Il y avait toutes sortes d’arbres que je ne peux nommer ni encore moins décrire, les yeux plissés derrière mes lunettes en plastique pare-pollen. Tant pis, les poèmes feront la job, moi je ne connais que le monde de béton et de peinture déjà appliquée.
Ce soir je connaitrai celui des astres enchevêtrés. Peut-être deviendrai-je meilleure poète, ainsi bardée de vues téléscopiques et de vin. Peut-être pas. Mais j’ai le sentiment d’un vert sombre de forêt poignante, d’une ombre mouillée sur la pelouse dans laquelle je me trempe les pieds, d’une fontaine luisant sous un soleil lourd.
C’est ce que je me souhaite pour cette année. Ça, et un vent chaud qui sort d’une bouche de métro et qui me siffle un air de jazz. Toujours ce verre de vin.
On est maintenant dans les avenues, mon livre, ma folie des chiffres et moi – carrément "dans" puisque au-dessous du sol, au frais, bien à l’abri des dangereux collégiens en vacances. On se conserve bien ici : la poésie coule comme un miel jaune, les voeux s’envolent comme des grains de pollen neigeux. Il fait frais, il fait réconfortant.

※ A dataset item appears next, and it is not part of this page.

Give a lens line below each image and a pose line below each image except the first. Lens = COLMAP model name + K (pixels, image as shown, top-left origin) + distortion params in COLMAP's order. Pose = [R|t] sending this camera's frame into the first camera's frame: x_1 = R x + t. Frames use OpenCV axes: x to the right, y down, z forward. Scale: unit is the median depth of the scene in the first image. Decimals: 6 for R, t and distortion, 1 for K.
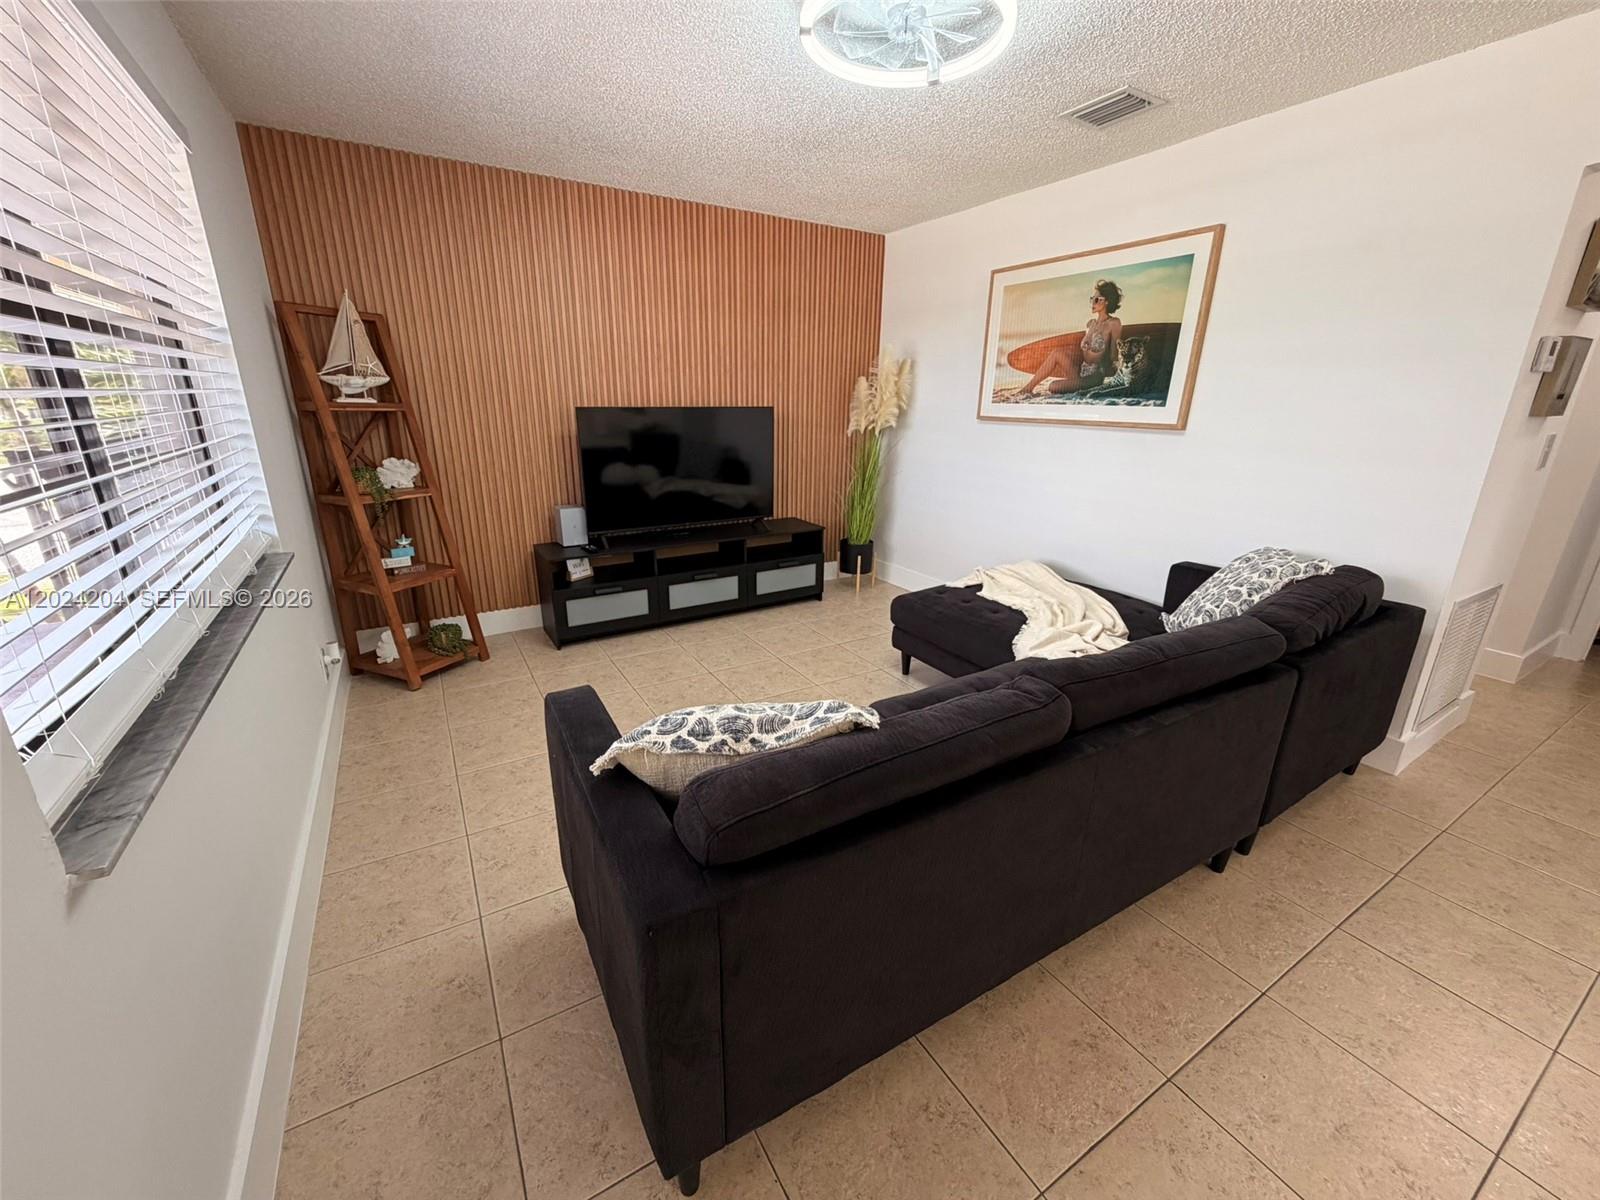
lens RADIAL K [[640.4, 0, 794.8], [0, 640.4, 609.6], [0, 0, 1]] dist [0.006092, -0.000200]
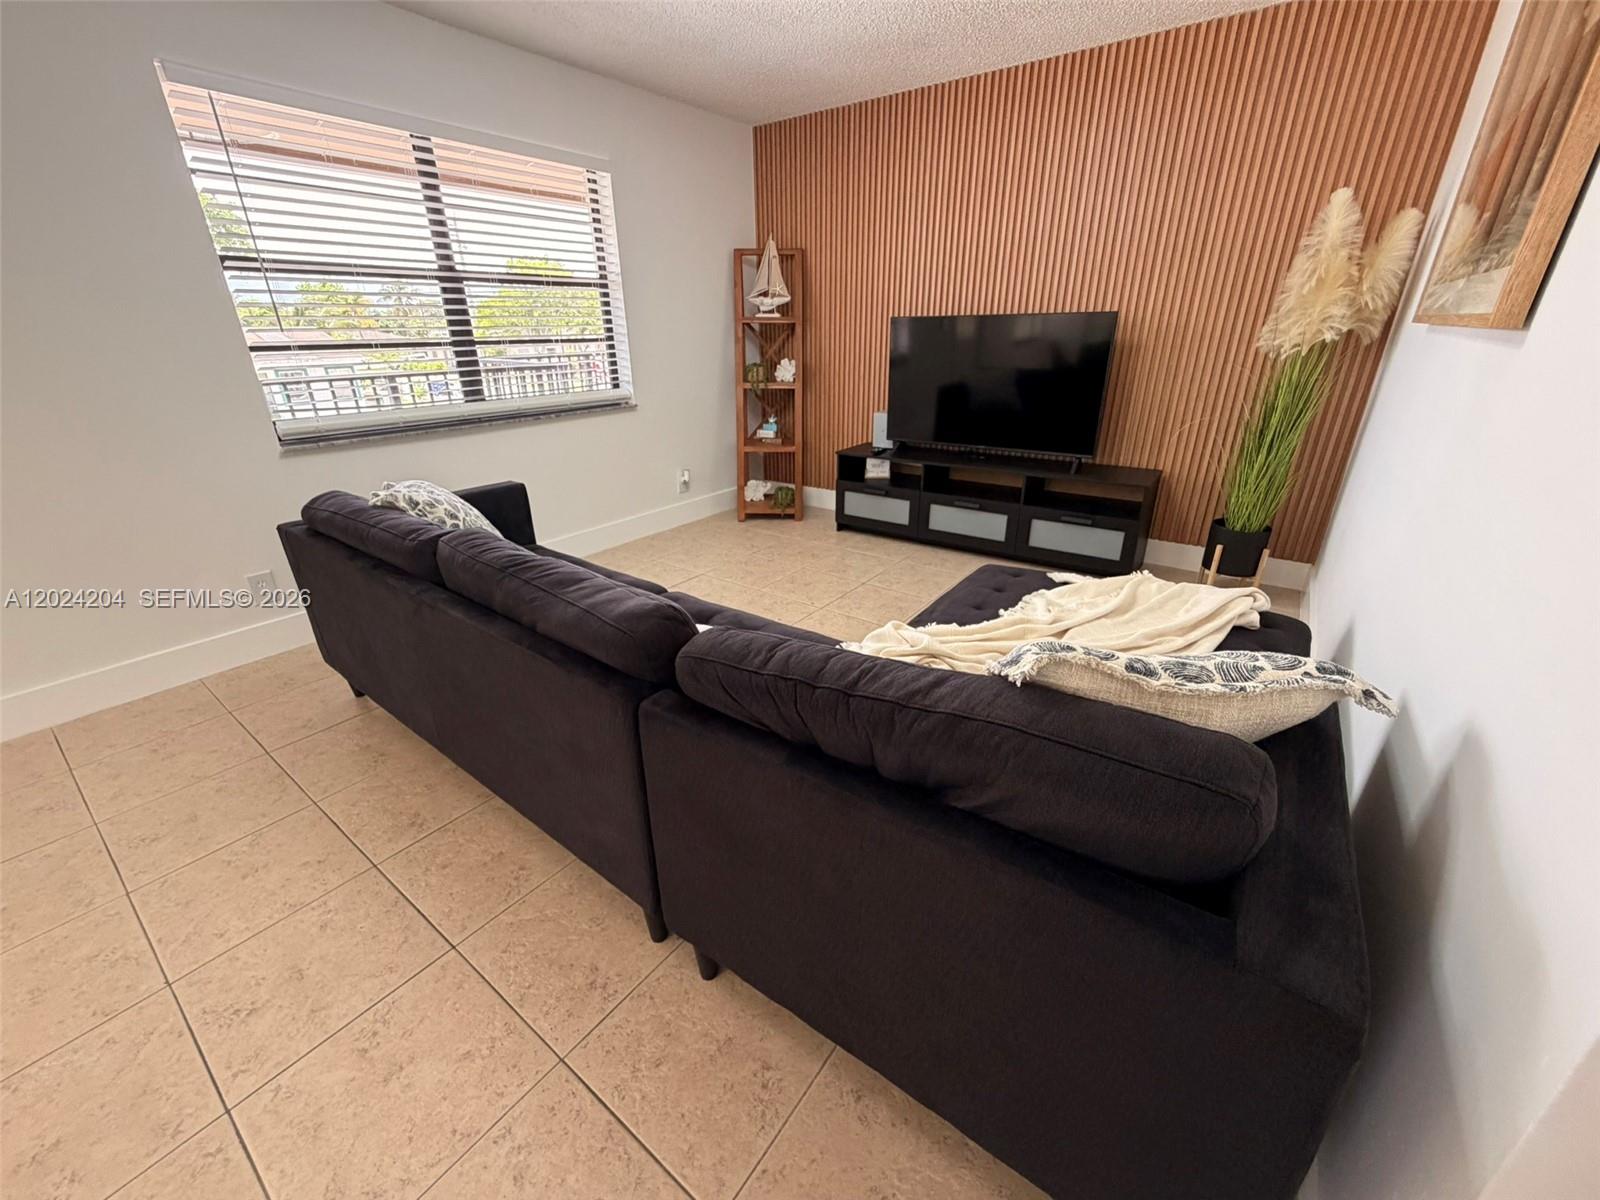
lens RADIAL K [[640.4, 0, 796.7], [0, 640.4, 597.5], [0, 0, 1]] dist [0.006092, -0.000200]
pose [[0.383811, 0.357618, -0.851351, 0.662304], [-0.263854, 0.925997, 0.270021, -0.124426], [0.884913, 0.120996, 0.449766, 0.417204]]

Je ne sais pas où le bus nous a menés. Ce n’est pas le terminus, ici. Je suis encore dedans, et nous roulons dans les parcs bien arrosés. Dommage qu’il n’y ait plus de fleurs roses odorantes, me dis-je, un relent japonais en dedans de l’estomac.
Il y aura du beau, aujourd’hui; mon ventre le sent. Il y aura de la nature en ville, comme toujours. Il y aura d’autres natures, d’autres villes. Et au centre de tout ça, il y aura un livre mûr et moi, encore verte de ne pas savoir pourquoi.